## Activity
Can you write out the passage of the Scary Idea comment from "If you believe" up to and including "you're more careful).", without changing a word?

I suspect we are at most one more iteration from mutual understanding; we certainly are rapidly approaching it.
If you believe that an AGI will FOOM, then all that matters is the first AGI made. There is no prize for second place. A belief in the Scary Idea has two effects: it makes your AGI more likely to be friendly (since you're more careful!) and it makes the AGI less likely to be your AGI (since you're more careful).
Now, one can hope that the Scary Idea meme's second effect won't matter, because the meme is so infectious- all you need to do is infect every AI researcher in the world, and now everyone will be more careful and no one will have a carefulness speed disadvantage. But there are two bits of evidence that make that a poor strategy: AI researchers who are familiar with the argument and don't buy it, and people who buy the argument, but plan to use it to your disadvantage (since now they're more likely to define the future than you are!).
The scary idea as a technical argument is weighted on unknown and unpredictable values, and the underlying moral argument (to convince someone they should adopt this reasoning) requires that they believe they should weight the satisfaction of other humans more than their ability to define the future, which is a hard sell.
Thus, my statement is, if you care about your children / your ability to define the future / maximizing the likelihood of a friendly AGI / your personal well-being, then believing in the Scary Idea seems counterproductive.

## Dataset entries
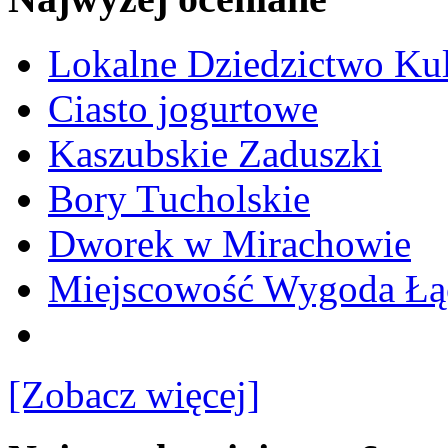
Lokalne Dziedzictwo Ku
Ciasto jogurtowe
Kaszubskie Zaduszki
Bory Tucholskie
Dworek w Mirachowie
Miejscowość Wygoda Łą
[Zobacz więcej]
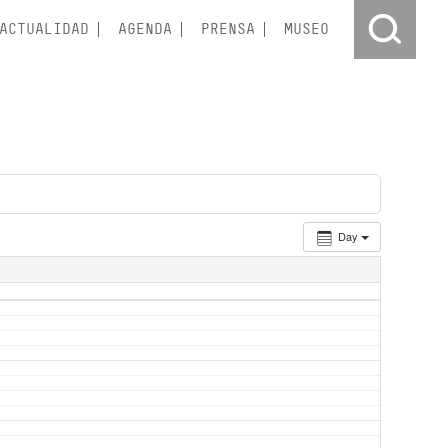
ACTUALIDAD
AGENDA
PRENSA
MUSEO
Day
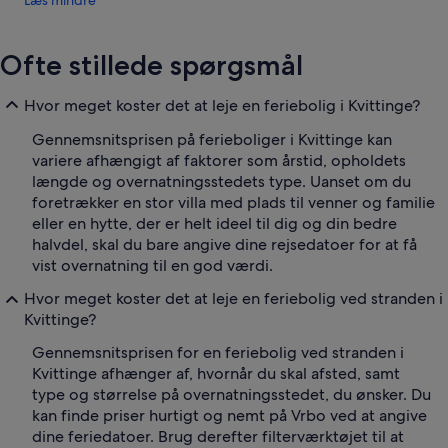
Læs mindre
Ofte stillede spørgsmål
Hvor meget koster det at leje en feriebolig i Kvittinge?
Gennemsnitsprisen på ferieboliger i Kvittinge kan
variere afhængigt af faktorer som årstid, opholdets
længde og overnatningsstedets type. Uanset om du
foretrækker en stor villa med plads til venner og familie
eller en hytte, der er helt ideel til dig og din bedre
halvdel, skal du bare angive dine rejsedatoer for at få
vist overnatning til en god værdi.
Hvor meget koster det at leje en feriebolig ved stranden i
Kvittinge?
Gennemsnitsprisen for en feriebolig ved stranden i
Kvittinge afhænger af, hvornår du skal afsted, samt
type og størrelse på overnatningsstedet, du ønsker. Du
kan finde priser hurtigt og nemt på Vrbo ved at angive
dine feriedatoer. Brug derefter filterværktøjet til at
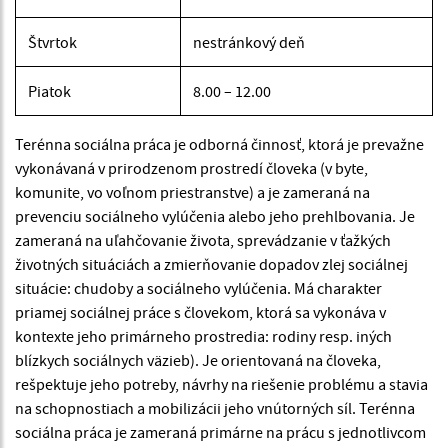
Štvrtok
nestránkový deň
Piatok
8.00 – 12.00
Terénna sociálna práca je odborná činnosť, ktorá je prevažne
vykonávaná v prirodzenom prostredí človeka (v byte,
komunite, vo voľnom priestranstve) a je zameraná na
prevenciu sociálneho vylúčenia alebo jeho prehlbovania. Je
zameraná na uľahčovanie života, sprevádzanie v ťažkých
životných situáciách a zmierňovanie dopadov zlej sociálnej
situácie: chudoby a sociálneho vylúčenia. Má charakter
priamej sociálnej práce s človekom, ktorá sa vykonáva v
kontexte jeho primárneho prostredia: rodiny resp. iných
blízkych sociálnych väzieb). Je orientovaná na človeka,
rešpektuje jeho potreby, návrhy na riešenie problému a stavia
na schopnostiach a mobilizácii jeho vnútorných síl. Terénna
sociálna práca je zameraná primárne na prácu s jednotlivcom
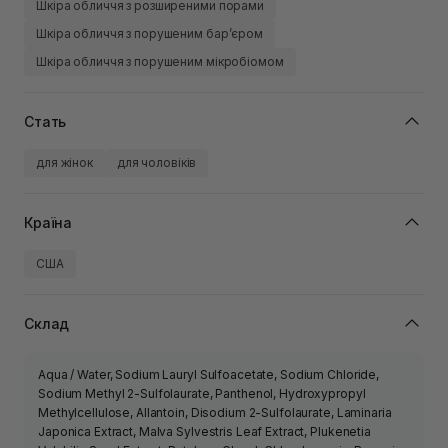
Шкіра обличчя з розширеними порами
Шкіра обличчя з порушеним барʼєром
Шкіра обличчя з порушеним мікробіомом
Стать
для жінок
для чоловіків
Країна
США
Склад
Aqua / Water, Sodium Lauryl Sulfoacetate, Sodium Chloride,
Sodium Methyl 2-Sulfolaurate, Panthenol, Hydroxypropyl
Methylcellulose, Allantoin, Disodium 2-Sulfolaurate, Laminaria
Japonica Extract, Malva Sylvestris Leaf Extract, Plukenetia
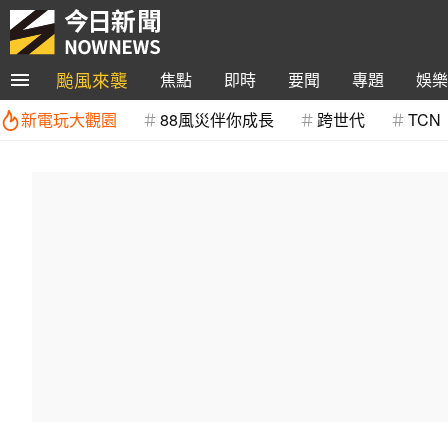
颱風來襲
焦點
即時
要聞
專題
娛樂
新電玩大觀園
88風災伴你成長
跨世代
TCN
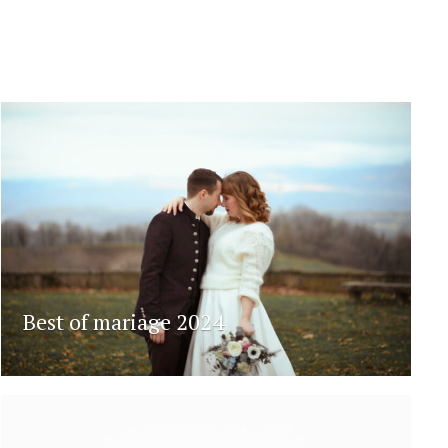
Best of mariage 2024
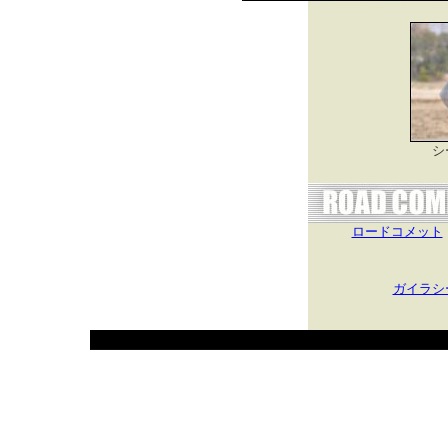
シ
ロードコメット
ガイラシ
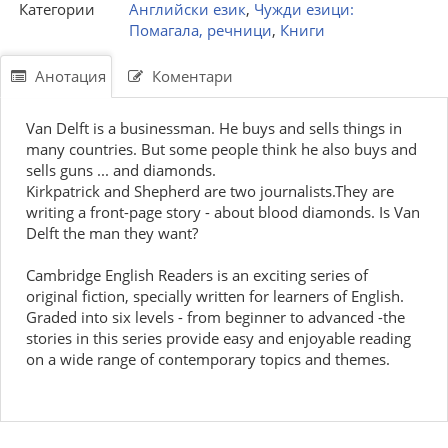
Категории
Английски език
,
Чужди езици:
Помагала, речници
,
Книги
Анотация
Коментари
Van Delft is a businessman. He buys and sells things in
many countries. But some people think he also buys and
sells guns ... and diamonds.
Kirkpatrick and Shepherd are two journalists.They are
writing a front-page story - about blood diamonds. Is Van
Delft the man they want?
Cambridge English Readers is an exciting series of
original fiction, specially written for learners of English.
Graded into six levels - from beginner to advanced -the
stories in this series provide easy and enjoyable reading
on a wide range of contemporary topics and themes.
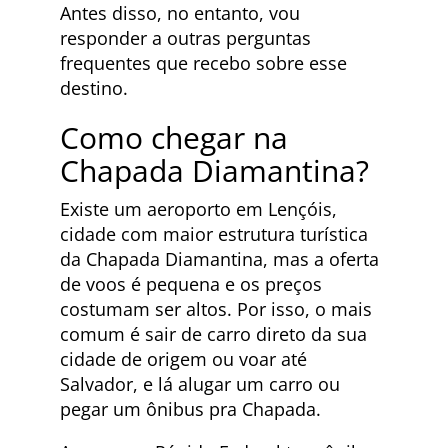
Antes disso, no entanto, vou
responder a outras perguntas
frequentes que recebo sobre esse
destino.
Como chegar na
Chapada Diamantina?
Existe um aeroporto em Lençóis,
cidade com maior estrutura turística
da Chapada Diamantina, mas a oferta
de voos é pequena e os preços
costumam ser altos. Por isso, o mais
comum é sair de carro direto da sua
cidade de origem ou voar até
Salvador, e lá alugar um carro ou
pegar um ônibus pra Chapada.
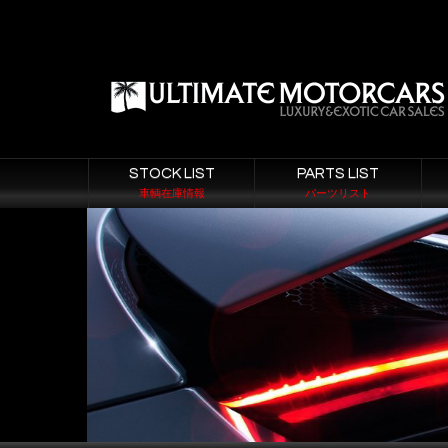
STOCK LIST
PARTS LIST
車輌在庫情報
パーツリスト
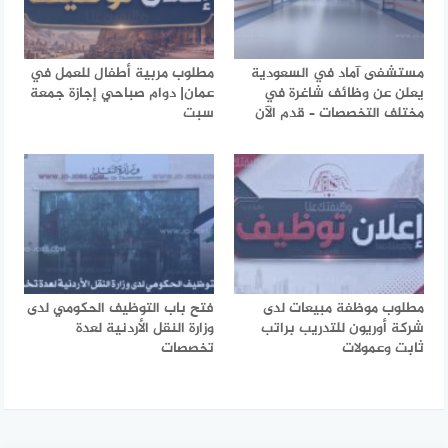
مستشفى آماد في السعودية
مطلوب مربية أطفال للعمل في
يعلن عن وظائف شاغرة في
عمان| دوام صباحي إجازة جمعة
مختلف التخصصات – قدم الآن
سبت
مطلوب موظفة مبيعات لدى
فتح باب التوظيف الحكومي لدى
شركة أوريون للتدريب براتب
وزارة النقل الأردنية لعدة
ثابت وعمولات
تخصصات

## Exercise output
If you believe that an AGI will FOOM, then all that matters is the first AGI made. There is no prize for second place. A belief in the Scary Idea has two effects: it makes your AGI more likely to be friendly (since you're more careful!) and it makes the AGI less likely to be your AGI (since you're more careful).